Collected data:
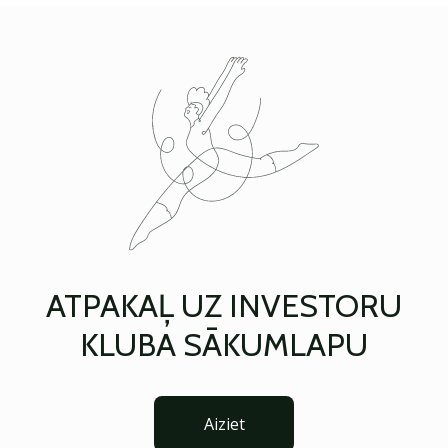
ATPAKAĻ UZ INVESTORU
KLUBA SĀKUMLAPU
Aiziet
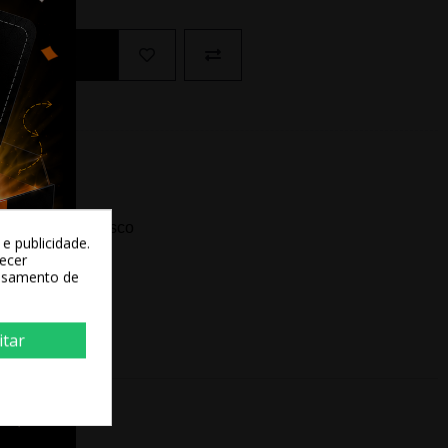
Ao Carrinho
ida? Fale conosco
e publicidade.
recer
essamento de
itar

[Problem details]:
Reproduce each entry precisely; the pictures stay out.

[Answer box]:
ATPAKAĻ UZ INVESTORU
KLUBA SĀKUMLAPU
Aiziet
Ao Carrinho
ida? Fale conosco
e publicidade.
recer
essamento de
itar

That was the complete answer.